July 6, 2020. Trained in jazz and forged in funk, alto saxophonist Lakecia Benjamin grew up hooked on Coltrane—Alice Coltrane. A friend introduced her to the music of John’s second wife, and she became enthralled. It wasn’t until some time later that Benjamin learned who John Coltrane was and that he could play a little, too.
Benjamin’s latest, Pursuance: The Coltranes is a celebration of both Coltranes’ individual careers and also the union that drove both artists both musically and spiritually. There are 13 tunes here, seven from John’s canon, six from Alice’s.
Benjamin, interesting because she made what might be seen as the reverse commute to John Coltrane’s music (i.e. arriving there via Alice), manages eclecticism without affectation and dresses up older tunes in modern garments without too much affectation or self-indulgence. This is a tough line for young musicians to straddle and should be applauded.
Though Benajmin had some help here.
Pursuance is like a giant jazz family reunion, with living representatives from every generation that can still produce them. Bassists Ron Carter and Reggie Workman (also a co-producer) are two of the few still around to have played with both John and Alice—they both appear here. As do about 40 others— vets like Gary Bartz (alto sax), Dee Dee Bridgewater (vocals), Marc Cary (piano) and Regina Carter (violin) and younger lions and lionesses like Keyon Harrold (trumpet), Bruce Williams (saxophone), Jazzmeia Horn (vocals) and Brandee Younger (harp).
The multi-instrumentalist and virtuoso Marcus Strickland is in there representing the Gen Xers and, as always, playing his backside off.
I’ve always loved Strickland’s turns on bass clarinet, and we’ve got one here that shines, on “Going Home,” a Benjamin arrangement of an old gospel tune that Alice Coltrane recorded on 1973’s Lord of Lords.
Here, it plays as a jazz suite and glistens with Baroque maximalism.

AIM OF THE EXERCISE -
Copy out the entire review of Lakecia Benjamin's album word for word.

INFORMATION GIVEN -
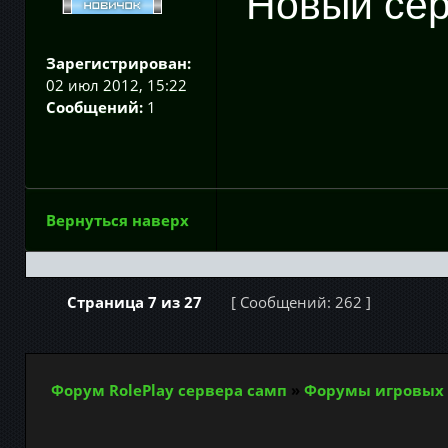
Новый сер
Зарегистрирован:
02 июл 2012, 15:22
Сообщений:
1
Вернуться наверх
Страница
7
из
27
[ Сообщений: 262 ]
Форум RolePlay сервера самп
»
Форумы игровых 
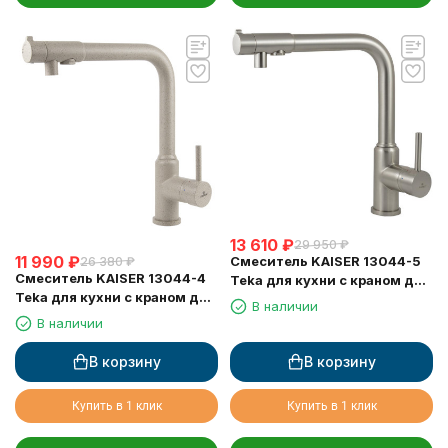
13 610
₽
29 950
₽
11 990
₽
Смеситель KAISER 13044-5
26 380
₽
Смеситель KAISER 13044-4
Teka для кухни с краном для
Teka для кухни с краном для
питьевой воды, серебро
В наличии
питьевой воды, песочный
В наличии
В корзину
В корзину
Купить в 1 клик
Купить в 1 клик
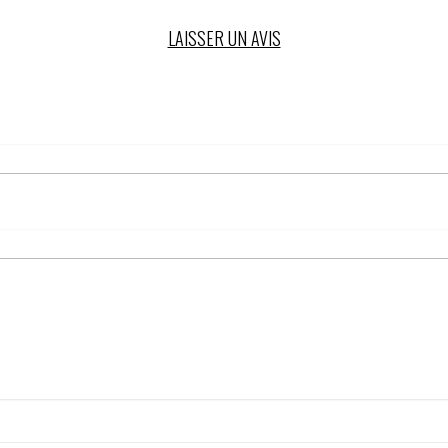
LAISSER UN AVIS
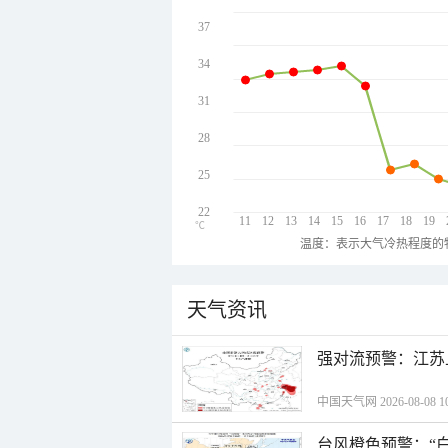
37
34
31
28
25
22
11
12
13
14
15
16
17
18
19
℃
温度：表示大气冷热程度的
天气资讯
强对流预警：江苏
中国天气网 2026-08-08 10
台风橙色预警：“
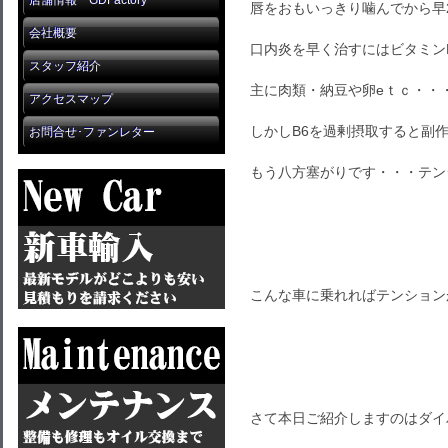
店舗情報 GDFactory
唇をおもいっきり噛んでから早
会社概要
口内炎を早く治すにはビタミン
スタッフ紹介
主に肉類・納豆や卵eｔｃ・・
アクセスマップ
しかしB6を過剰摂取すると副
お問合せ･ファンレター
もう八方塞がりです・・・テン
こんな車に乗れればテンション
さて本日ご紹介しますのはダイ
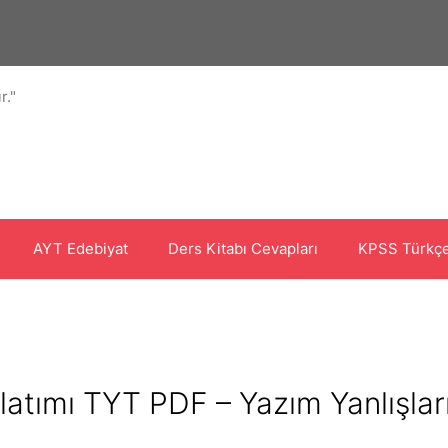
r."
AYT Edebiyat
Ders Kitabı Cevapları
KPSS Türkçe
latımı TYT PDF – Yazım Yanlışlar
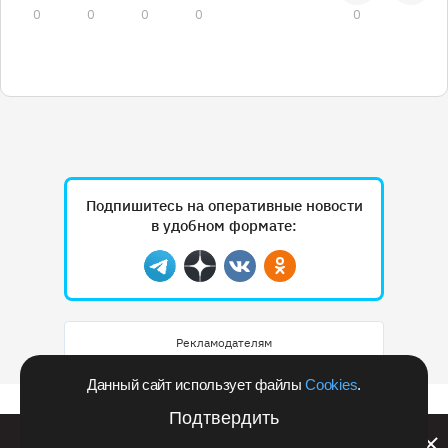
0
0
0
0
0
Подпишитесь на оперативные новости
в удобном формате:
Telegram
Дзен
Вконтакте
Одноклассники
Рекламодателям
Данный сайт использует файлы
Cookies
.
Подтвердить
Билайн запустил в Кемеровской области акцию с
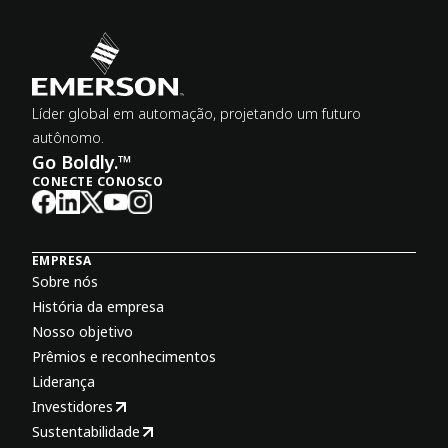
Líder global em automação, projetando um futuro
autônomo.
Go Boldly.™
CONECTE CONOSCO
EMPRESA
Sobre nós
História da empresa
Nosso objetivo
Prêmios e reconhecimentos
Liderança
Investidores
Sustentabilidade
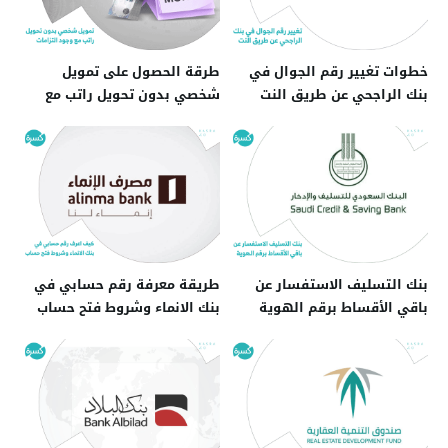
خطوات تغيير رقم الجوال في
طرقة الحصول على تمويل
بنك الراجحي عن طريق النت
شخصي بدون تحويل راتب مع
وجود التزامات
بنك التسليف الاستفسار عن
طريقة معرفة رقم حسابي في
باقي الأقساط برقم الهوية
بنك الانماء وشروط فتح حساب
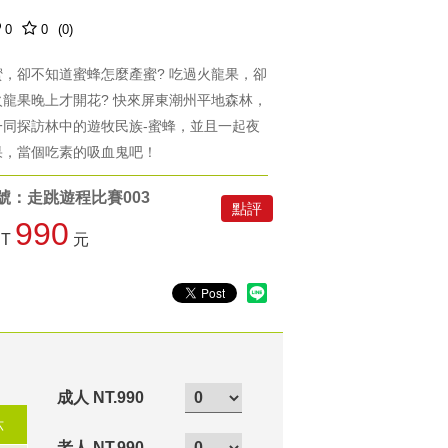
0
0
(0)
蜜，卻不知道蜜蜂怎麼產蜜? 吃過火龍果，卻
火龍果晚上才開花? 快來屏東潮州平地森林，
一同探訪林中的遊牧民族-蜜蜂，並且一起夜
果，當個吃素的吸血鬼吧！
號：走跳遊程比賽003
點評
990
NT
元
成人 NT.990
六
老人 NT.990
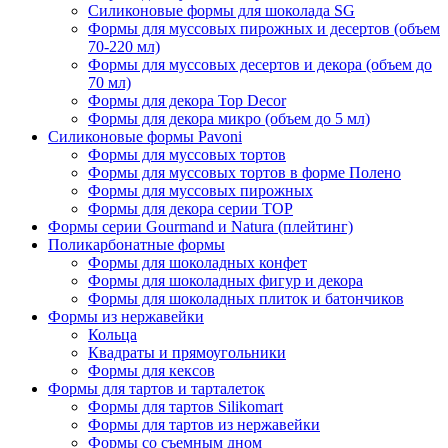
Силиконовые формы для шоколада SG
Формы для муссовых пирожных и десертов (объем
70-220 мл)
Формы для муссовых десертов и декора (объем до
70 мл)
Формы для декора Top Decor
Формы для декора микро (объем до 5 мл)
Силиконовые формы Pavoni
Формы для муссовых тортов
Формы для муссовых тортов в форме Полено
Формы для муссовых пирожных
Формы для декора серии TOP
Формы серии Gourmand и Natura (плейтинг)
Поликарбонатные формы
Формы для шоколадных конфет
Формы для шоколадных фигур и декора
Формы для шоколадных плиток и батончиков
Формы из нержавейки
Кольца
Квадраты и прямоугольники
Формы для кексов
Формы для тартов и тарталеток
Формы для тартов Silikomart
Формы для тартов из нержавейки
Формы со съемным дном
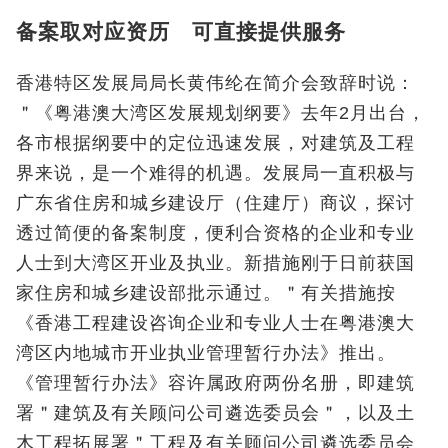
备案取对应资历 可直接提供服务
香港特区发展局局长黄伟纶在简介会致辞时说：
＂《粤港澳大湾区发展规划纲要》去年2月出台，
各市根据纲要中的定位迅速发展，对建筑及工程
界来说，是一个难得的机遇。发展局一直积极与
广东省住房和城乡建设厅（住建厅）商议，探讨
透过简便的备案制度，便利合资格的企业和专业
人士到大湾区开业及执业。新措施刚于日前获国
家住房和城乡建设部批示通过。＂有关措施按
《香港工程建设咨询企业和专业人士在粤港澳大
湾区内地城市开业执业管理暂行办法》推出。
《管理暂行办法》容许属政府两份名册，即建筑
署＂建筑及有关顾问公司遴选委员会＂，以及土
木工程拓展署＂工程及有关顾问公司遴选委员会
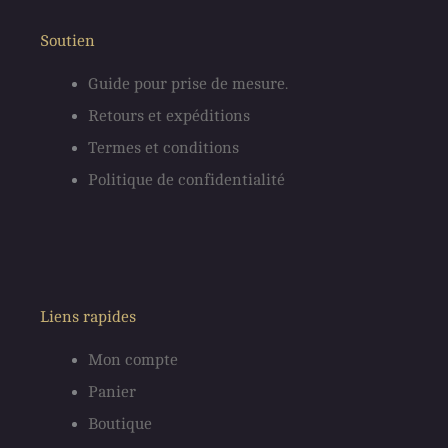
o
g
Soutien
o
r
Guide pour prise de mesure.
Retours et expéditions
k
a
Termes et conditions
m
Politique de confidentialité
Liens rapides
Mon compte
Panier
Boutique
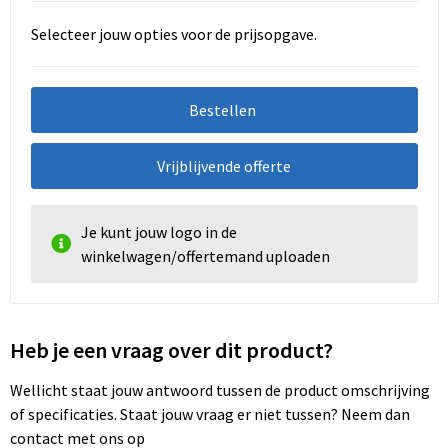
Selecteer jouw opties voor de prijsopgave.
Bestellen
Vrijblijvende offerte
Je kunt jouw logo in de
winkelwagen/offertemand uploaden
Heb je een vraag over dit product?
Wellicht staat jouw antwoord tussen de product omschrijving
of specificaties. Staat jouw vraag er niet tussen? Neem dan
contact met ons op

WRITTEN SOLUTION -
July 6, 2020. Trained in jazz and forged in funk, alto saxophonist Lakecia Benjamin grew up hooked on Coltrane—Alice Coltrane. A friend introduced her to the music of John’s second wife, and she became enthralled. It wasn’t until some time later that Benjamin learned who John Coltrane was and that he could play a little, too.
Benjamin’s latest, Pursuance: The Coltranes is a celebration of both Coltranes’ individual careers and also the union that drove both artists both musically and spiritually. There are 13 tunes here, seven from John’s canon, six from Alice’s.
Benjamin, interesting because she made what might be seen as the reverse commute to John Coltrane’s music (i.e. arriving there via Alice), manages eclecticism without affectation and dresses up older tunes in modern garments without too much affectation or self-indulgence. This is a tough line for young musicians to straddle and should be applauded.
Though Benajmin had some help here.
Pursuance is like a giant jazz family reunion, with living representatives from every generation that can still produce them. Bassists Ron Carter and Reggie Workman (also a co-producer) are two of the few still around to have played with both John and Alice—they both appear here. As do about 40 others— vets like Gary Bartz (alto sax), Dee Dee Bridgewater (vocals), Marc Cary (piano) and Regina Carter (violin) and younger lions and lionesses like Keyon Harrold (trumpet), Bruce Williams (saxophone), Jazzmeia Horn (vocals) and Brandee Younger (harp).
The multi-instrumentalist and virtuoso Marcus Strickland is in there representing the Gen Xers and, as always, playing his backside off.
I’ve always loved Strickland’s turns on bass clarinet, and we’ve got one here that shines, on “Going Home,” a Benjamin arrangement of an old gospel tune that Alice Coltrane recorded on 1973’s Lord of Lords.
Here, it plays as a jazz suite and glistens with Baroque maximalism.